> _REQUIRED WORK_:
For the records below, reproduce exactly the line that contains "Other Computing" and all subsequent lines, with nothing left out and nothing added.

########

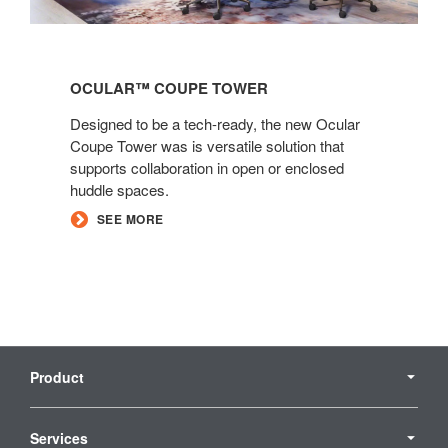
Ocular™
Coupe
OCULAR™ COUPE TOWER​​
Tower​​
Designed to be a tech-ready, the new Ocular
Coupe Tower was is versatile solution that
supports collaboration in open or enclosed
huddle spaces.
SEE MORE
Secondary
Navigation
Product
Services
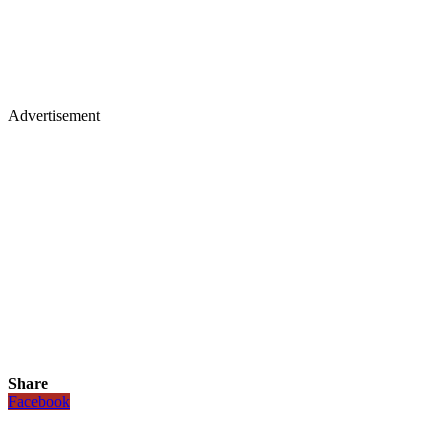
Advertisement
Share
Facebook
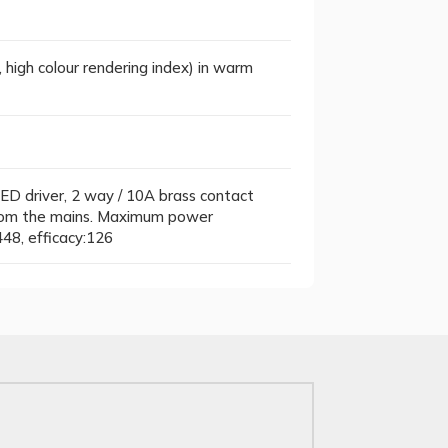
, high colour rendering index) in warm
ED driver, 2 way / 10A brass contact
 from the mains. Maximum power
48, efficacy:126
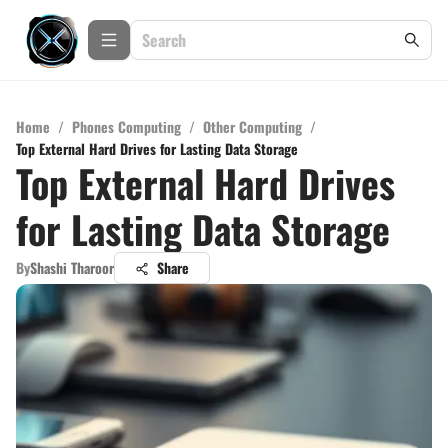
Home
/
Phones Computing
/
Other Computing
/
Top External Hard Drives for Lasting Data Storage
Top External Hard Drives
for Lasting Data Storage
By
Shashi Tharoor
Share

########

> _TASK OUTPUT_:
Other Computing
/
Top External Hard Drives for Lasting Data Storage
Top External Hard Drives
for Lasting Data Storage
By
Shashi Tharoor
Share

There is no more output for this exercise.